§ TASK TO CARRY OUT
Each line of the listing below, from the very first to the one that contains "Twenty-six members of", is to be retyped exactly as it stands.

[[ SUPPLIED RECORDS open ]]

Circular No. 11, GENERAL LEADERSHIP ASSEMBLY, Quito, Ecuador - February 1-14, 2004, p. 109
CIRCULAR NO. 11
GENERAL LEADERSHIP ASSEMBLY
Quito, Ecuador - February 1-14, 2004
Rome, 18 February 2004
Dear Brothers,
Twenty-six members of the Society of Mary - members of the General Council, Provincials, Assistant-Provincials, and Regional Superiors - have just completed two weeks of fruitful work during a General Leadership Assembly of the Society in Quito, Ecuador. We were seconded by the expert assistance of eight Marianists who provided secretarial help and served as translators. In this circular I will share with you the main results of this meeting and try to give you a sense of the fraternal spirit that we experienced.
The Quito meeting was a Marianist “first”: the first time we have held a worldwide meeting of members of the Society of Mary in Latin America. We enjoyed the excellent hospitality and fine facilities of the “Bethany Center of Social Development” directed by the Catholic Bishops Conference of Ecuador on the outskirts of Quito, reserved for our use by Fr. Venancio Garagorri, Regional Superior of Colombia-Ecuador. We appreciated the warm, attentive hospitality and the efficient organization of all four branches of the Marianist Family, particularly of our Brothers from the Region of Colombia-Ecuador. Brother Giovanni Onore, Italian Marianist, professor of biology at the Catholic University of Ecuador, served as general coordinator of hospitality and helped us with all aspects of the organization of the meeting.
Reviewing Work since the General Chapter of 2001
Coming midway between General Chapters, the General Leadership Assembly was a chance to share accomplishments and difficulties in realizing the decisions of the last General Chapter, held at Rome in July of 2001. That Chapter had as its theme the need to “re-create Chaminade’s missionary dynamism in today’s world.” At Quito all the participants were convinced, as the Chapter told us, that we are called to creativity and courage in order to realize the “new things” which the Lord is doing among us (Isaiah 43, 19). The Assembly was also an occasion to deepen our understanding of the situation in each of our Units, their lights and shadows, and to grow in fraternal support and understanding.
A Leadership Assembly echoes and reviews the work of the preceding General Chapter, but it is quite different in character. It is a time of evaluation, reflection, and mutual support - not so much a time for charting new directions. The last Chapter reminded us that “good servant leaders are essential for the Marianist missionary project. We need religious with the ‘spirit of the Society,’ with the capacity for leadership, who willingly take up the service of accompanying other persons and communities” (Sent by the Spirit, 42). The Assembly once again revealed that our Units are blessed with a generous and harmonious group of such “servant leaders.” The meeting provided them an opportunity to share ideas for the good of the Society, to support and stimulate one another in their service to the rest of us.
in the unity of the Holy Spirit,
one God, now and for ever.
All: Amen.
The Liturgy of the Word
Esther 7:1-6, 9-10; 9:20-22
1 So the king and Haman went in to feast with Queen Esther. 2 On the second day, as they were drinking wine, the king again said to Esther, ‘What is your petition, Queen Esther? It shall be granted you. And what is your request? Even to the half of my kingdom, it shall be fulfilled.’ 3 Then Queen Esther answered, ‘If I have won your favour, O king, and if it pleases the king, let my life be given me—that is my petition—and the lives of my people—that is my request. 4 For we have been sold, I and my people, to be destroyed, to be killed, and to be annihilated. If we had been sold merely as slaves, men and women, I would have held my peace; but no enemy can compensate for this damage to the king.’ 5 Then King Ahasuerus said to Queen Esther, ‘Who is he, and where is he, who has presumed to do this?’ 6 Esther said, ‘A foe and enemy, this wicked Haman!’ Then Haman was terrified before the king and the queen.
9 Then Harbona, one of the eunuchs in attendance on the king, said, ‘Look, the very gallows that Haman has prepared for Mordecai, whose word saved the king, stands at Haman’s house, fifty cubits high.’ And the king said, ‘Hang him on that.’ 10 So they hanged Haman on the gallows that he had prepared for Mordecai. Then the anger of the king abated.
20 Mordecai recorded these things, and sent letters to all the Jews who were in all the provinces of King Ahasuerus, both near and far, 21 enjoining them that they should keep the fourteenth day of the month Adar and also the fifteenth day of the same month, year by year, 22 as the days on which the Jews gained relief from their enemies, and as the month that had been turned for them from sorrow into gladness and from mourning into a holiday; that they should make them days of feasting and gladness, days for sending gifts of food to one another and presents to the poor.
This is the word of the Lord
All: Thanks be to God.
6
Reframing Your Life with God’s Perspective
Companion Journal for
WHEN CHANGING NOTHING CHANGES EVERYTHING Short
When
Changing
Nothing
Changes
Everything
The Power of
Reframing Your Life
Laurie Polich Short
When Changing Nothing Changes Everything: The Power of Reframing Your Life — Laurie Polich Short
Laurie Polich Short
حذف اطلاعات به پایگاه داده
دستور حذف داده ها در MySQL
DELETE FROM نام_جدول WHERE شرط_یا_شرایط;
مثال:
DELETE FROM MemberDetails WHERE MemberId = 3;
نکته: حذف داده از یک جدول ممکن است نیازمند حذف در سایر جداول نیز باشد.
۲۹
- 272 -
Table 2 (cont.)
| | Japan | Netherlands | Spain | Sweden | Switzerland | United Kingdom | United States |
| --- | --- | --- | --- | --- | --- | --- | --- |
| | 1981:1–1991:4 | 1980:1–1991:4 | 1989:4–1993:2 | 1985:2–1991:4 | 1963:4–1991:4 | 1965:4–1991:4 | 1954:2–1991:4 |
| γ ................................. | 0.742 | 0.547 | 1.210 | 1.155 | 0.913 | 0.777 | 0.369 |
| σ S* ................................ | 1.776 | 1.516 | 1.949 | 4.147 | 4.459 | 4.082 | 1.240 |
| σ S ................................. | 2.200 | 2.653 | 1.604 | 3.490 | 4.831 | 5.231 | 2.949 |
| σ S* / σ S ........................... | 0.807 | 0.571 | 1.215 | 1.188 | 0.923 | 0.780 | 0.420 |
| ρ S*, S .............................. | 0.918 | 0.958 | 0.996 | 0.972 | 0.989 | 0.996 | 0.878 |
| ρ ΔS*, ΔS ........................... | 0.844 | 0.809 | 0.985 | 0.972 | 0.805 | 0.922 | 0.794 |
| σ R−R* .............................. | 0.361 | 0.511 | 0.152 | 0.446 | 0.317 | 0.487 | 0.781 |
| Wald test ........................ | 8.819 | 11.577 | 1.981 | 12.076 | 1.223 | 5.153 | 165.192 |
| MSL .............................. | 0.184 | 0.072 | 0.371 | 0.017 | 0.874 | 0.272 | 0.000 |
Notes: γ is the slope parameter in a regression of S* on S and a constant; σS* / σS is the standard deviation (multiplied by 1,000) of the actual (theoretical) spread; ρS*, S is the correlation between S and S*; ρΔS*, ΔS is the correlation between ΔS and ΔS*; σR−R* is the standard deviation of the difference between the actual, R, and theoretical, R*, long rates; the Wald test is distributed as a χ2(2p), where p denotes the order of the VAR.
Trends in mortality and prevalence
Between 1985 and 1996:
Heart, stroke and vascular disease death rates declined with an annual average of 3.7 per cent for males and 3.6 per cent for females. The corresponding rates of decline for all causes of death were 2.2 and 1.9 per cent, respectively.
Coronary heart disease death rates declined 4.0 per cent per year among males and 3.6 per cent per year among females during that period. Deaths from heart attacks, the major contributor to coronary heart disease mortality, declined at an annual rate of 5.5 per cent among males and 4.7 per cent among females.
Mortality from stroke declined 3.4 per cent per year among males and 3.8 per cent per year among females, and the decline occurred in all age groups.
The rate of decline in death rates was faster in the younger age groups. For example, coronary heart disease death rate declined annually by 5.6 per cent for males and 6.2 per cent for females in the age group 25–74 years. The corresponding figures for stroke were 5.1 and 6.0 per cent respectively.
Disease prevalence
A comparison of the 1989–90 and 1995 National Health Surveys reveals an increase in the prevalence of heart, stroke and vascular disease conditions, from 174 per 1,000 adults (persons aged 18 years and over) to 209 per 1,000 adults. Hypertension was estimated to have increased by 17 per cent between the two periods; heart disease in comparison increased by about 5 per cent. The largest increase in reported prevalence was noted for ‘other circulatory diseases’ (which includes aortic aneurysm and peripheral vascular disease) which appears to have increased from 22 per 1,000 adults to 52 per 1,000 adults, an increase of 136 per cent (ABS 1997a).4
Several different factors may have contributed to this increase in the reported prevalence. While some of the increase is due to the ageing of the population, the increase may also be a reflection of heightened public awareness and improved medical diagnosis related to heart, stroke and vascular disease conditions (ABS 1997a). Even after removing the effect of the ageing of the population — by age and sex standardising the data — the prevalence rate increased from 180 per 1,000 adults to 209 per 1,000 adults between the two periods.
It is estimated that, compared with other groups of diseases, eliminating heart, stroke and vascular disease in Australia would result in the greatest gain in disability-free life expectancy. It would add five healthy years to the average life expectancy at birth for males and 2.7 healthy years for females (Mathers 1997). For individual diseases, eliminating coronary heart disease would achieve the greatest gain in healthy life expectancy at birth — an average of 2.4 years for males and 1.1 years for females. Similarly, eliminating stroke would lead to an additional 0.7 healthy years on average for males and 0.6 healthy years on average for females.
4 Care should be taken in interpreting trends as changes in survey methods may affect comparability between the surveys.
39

[[ SUPPLIED RECORDS closed ]]

§ SOLVED EXERCISE
Circular No. 11, GENERAL LEADERSHIP ASSEMBLY, Quito, Ecuador - February 1-14, 2004, p. 109
CIRCULAR NO. 11
GENERAL LEADERSHIP ASSEMBLY
Quito, Ecuador - February 1-14, 2004
Rome, 18 February 2004
Dear Brothers,
Twenty-six members of the Society of Mary - members of the General Council, Provincials, Assistant-Provincials, and Regional Superiors - have just completed two weeks of fruitful work during a General Leadership Assembly of the Society in Quito, Ecuador. We were seconded by the expert assistance of eight Marianists who provided secretarial help and served as translators. In this circular I will share with you the main results of this meeting and try to give you a sense of the fraternal spirit that we experienced.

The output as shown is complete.